The value of the PCA loadings reflects the degree of correlation between the PCs and the raw wavelength variable; therefore, the variation observed in the PCA score plots and images can be explained by studying the accompanying loading. The variation is explained by the loading line plot of PC3 (Figure 4B). The absorption bands around 1206 nm are related to the second overtone of C–H stretching vibration of various functional groups: –CH₂, –CH₃, and –CH=CH– [36]. The peak near 1311 nm is due to the first overtone of the OH stretch and OCO bending [37]. The remarkable peak centered around 1365 nm is related to the C–H₃ stretch and deformation overtone [38]. The band around at 1473 nm represents OH, CH, and CH₂ deformations [39].

3.3. Selection of Optimal Wavelengths

Hyperspectral imaging data contain redundant information, which affects the prediction performance of the model. Variable selection was carried out using CARS election-based techniques to reduce the effect of non-related variables and speed up the classification. As shown in Figure 6 and Figure 7, 54 optimal wavelengths were selected.

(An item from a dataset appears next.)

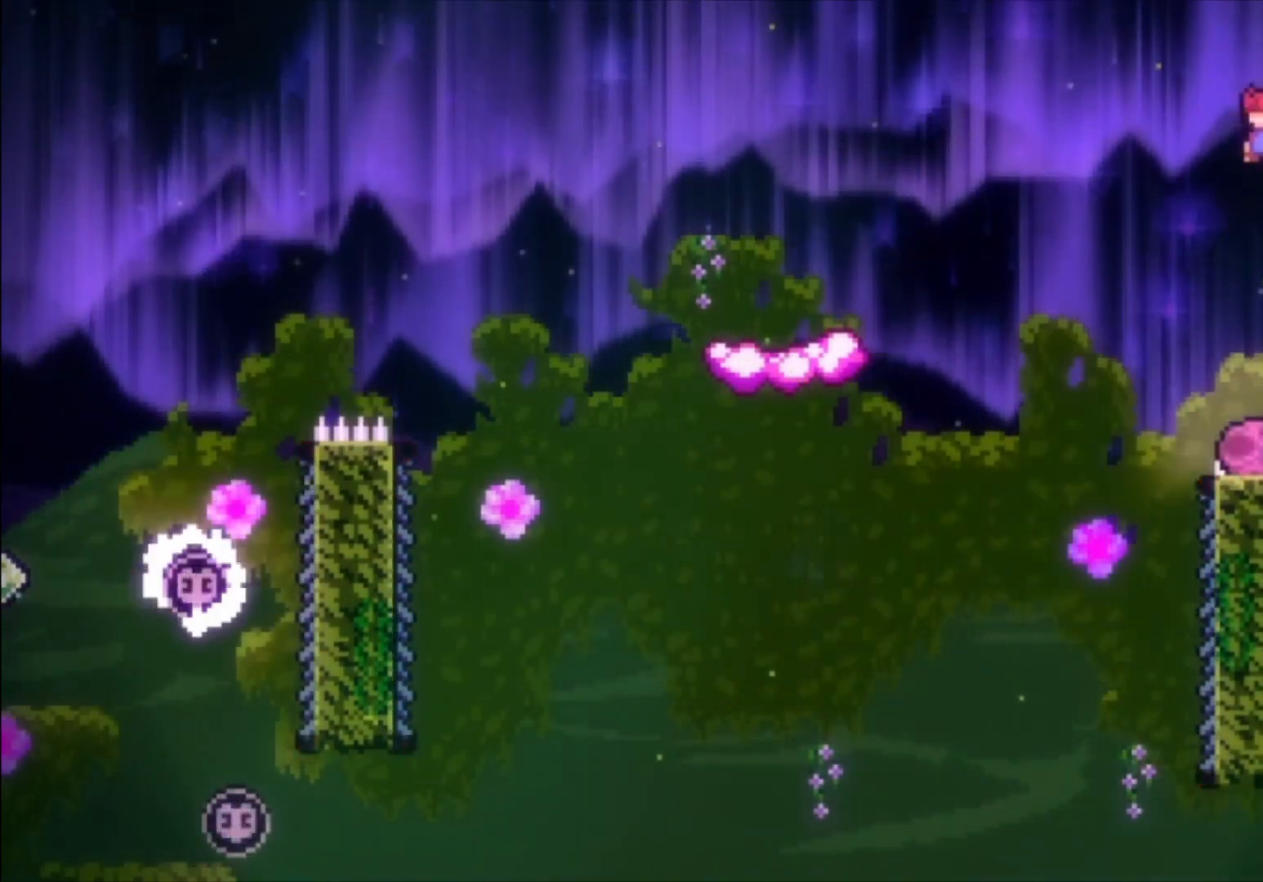
{"buttons": [], "left_stick": "left", "events": [[100, "A", "up"]]}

The wavelength number was decreased by 73% (

\frac{200 - 54}{200}

= 94%) after preprocessing all the wavelengths by CARS.

The bands found between 1250–1350 nm were due to the combination between the first overtone of Amide B with the fundamental Amide III vibrations [40]. The spectral region (1410–1480 nm) was assigned for protein as a result of the first overtone of the N–H stretching vibration [40]. The bands at 1520–1600 nm were related to the N–H stretching vibrations [41]. Based on the above interpretations and observations, it is reasonable to assume that the change in conformation and composition status of the GM maize is due to the pleiotropic effect caused by the insertion of cry1Ab/cry2Aj-G10evo foreign genes into the parent genome, influencing the NIR spectra and causing variation between the different genotype backgrounds.

3.4. Classification Analysis by the Discrimination Model

In the next stage, spectra collected from the images of the kernel samples were used to build a model capable of discriminating the GM maize kernels based on their hyperspectral fingerprint. Calibration model measurements were conducted on the full spectrum of 200 wavelengths, and 54 optimum wavelengths were selected. The recognition effect of different discrimination models, developed with full and selected feature wavelengths, are compared in Table 2. The recognition accuracies obtained from the calibration and prediction sets were summarized. The SVM and PLS-DA models all achieved good recognition results with large sample size. The classification ability of the PLS-DA model was higher than that of SVM when all spectrum regions were used. The calibration set was 99.43% accurate for PLS-DA and 98.5% for SVM. The prediction set was 98.71% accurate for PLS-DA and 97% for SVM. The CARS algorithm was used to select optimal wavelengths from NIR hyperspectral imaging. The number of effective wavelengths decreased to 27% after using this algorithm. The variable selection made the modeling procedure faster. The discrimination ability of the calibration set from the PLS-DA model, based on optical wavelengths, was slightly worse than that obtained from all the wavelengths, but was still rated as acceptable. The discrimination ability of the prediction set from the PLS-DA model increased from 98.71% to 99.00%. The SVM model established on selected wavelengths performance improved, since it was 99.14% accurate with the calibration set and 98.29% for the prediction set. The reason for this might be that some wavelengths carrying useless interference were eliminated. Comparison of the results showed that CARS-PLS-DA performs better than CARS-SVM, since it made the prediction more robust and accurate. The overall results indicated that it was feasible to discriminate GM maize kernel by using hyperspectral imaging, and that the PLS-DA recognition model based on optimal wavelengths is a reliable and robust model.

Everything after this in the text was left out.